My mother's brownstone in Park Slope still has the original 1890s stoop, six steps of bluestone worn smooth in the middle by a hundred and thirty years of feet. I climbed them slowly. The porch light came on before I knocked.
Camryn opened the door in her reading glasses, a yellow legal pad in one hand. She looked at me. She looked at the rain in my hair. She looked at my left hand, where the ring was still on, because I had not yet decided what to do with it.
She didn't say anything. She stepped aside.
I walked past her into the warm yellow hallway, and she closed the door behind me, and that was the only sound either of us made for a long time.
I slept in my old bedroom. I did not fall apart. My mother had taught me, in a thousand small ways across a thousand small years, that falling apart was a privilege you spent on people who had earned it.
In the morning, I drove back toward Manhattan and stopped at a coffee shop on Seventh Avenue. The barista handed me a flat white and I sat in my car with the engine running and opened my email.
*Mademoiselle Hayes,* it began, *c'est avec grand plaisir...*
I read it twice. Then a third time, slower, like a person tasting something they have been hungry for without knowing.
The Maison Beaumont atelier. Sylvie Beaumont herself had signed it. The apprenticeship I had applied to six months ago, in secret, the way other women buy lottery tickets. *We would be honored to welcome you in our autumn cohort.*
I pressed my hand flat against my sternum.
The thing that bloomed there was not joy. Joy is loud. This was quieter, and older, and it felt like a window opening in a room I hadn't realized was sealed.
I tucked the letter into my design notebook, between a sketch of a ring I had drawn for myself last spring and a blank page I had been saving for something I couldn't yet picture. I started the car.
I was back in the penthouse before Reed woke up.
He stirred when I slid in beside him. His arm came around my waist before his eyes opened, the way it always did.

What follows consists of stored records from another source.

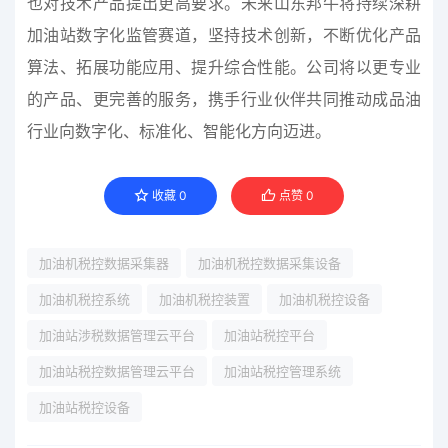
也对技术产品提出更高要求。未来山东邦牛将持续深耕
加油站数字化监管赛道，坚持技术创新，不断优化产品
算法、拓展功能应用、提升综合性能。公司将以更专业
的产品、更完善的服务，携手行业伙伴共同推动成品油
行业向数字化、标准化、智能化方向迈进。
收藏
0
点赞
0
加油机税控数据采集器
加油机税控数据采集设备
加油机税控系统
加油机税控装置
加油机税控设备
加油站涉税数据管理云平台
加油站税控平台
加油站税控数据管理云平台
加油站税控管理系统
加油站税控设备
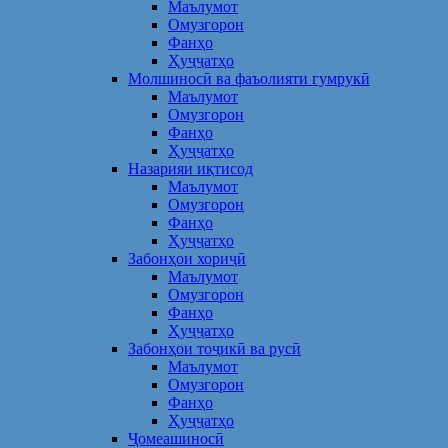
Маълумот
Омузгорон
Фанҳо
Ҳуҷҷатҳо
Молшиносӣ ва фаъолияти гумрукӣ
Маълумот
Омузгорон
Фанҳо
Ҳуҷҷатҳо
Назарияи иқтисод
Маълумот
Омузгорон
Фанҳо
Ҳуҷҷатҳо
Забонҳои хориҷӣ
Маълумот
Омузгорон
Фанҳо
Ҳуҷҷатҳо
Забонҳои тоҷикӣ ва русӣ
Маълумот
Омузгорон
Фанҳо
Ҳуҷҷатҳо
Ҷомеашиносӣ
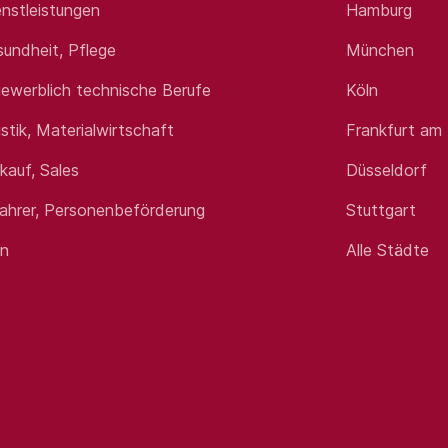
nstleistungen
Hamburg
sundheit, Pflege
München
ewerblich technische Berufe
Köln
istik, Materialwirtschaft
Frankfurt am
rkauf, Sales
Düsseldorf
fahrer, Personenbeförderung
Stuttgart
en
Alle Städte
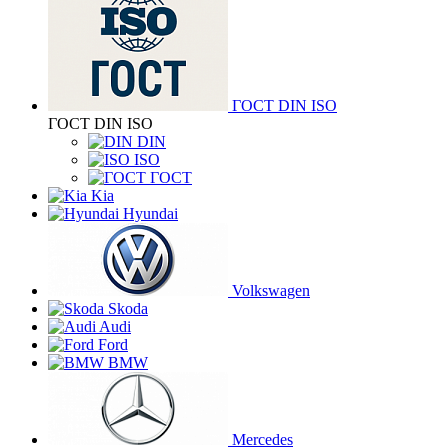
ГОСТ DIN ISO
ГОСТ DIN ISO
DIN
ISO
ГОСТ
Kia
Hyundai
Volkswagen
Skoda
Audi
Ford
BMW
Mercedes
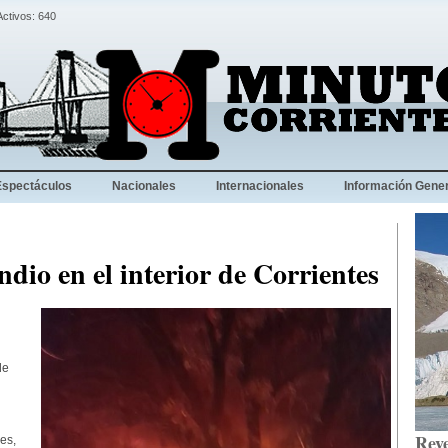
Activos: 640
Espectáculos
Nacionales
Internacionales
Información Gener
dio en el interior de Corrientes
de
Reve
es,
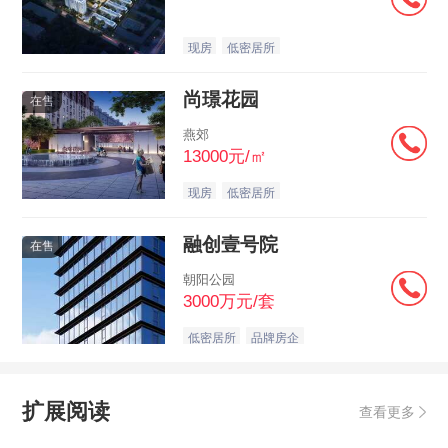
现房
低密居所
尚璟花园
在售
燕郊
13000元/㎡
现房
低密居所
融创壹号院
在售
朝阳公园
3000万元/套
低密居所
品牌房企
扩展阅读
查看更多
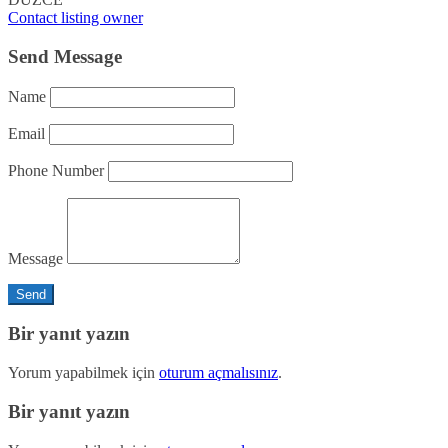
Contact listing owner
Send Message
Name
Email
Phone Number
Message
Bir yanıt yazın
Yorum yapabilmek için
oturum açmalısınız
.
Bir yanıt yazın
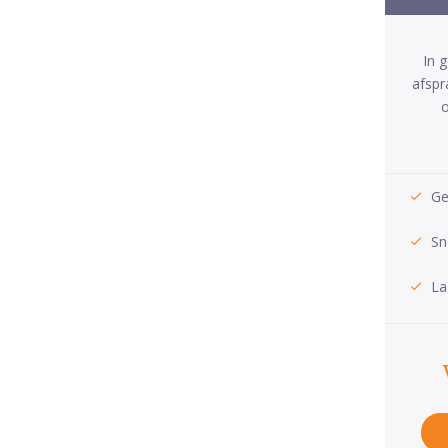
In 
afspr
o
Ge
Sn
La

Reed has not slept through a night without me in three years. The migraines, the insomnia, the prescriptions that didn't work. *You're my human sedative,* he said once, laughing. I had thought it was the most romantic thing anyone had ever said to me.
Now I lay in the dark with his weight against my hip and listened to his breathing slow, deepen, soften into the quiet rhythm of a man finally at rest. His face pressed into my shoulder. The migraine in his temple smoothed out under my collarbone like a hand smoothing a sheet.
I stared at the ceiling.
Needed, I thought. Not loved. Needed.
My mother could have drawn the distinction in a deposition. *Your Honor, a man who needs you cannot survive without you. A man who loves you would rather die than betray you. Please note, for the record, which one the defendant is.*
Reed's arm was heavy. My ring caught the light from the window.
I counted the hours until I could move again.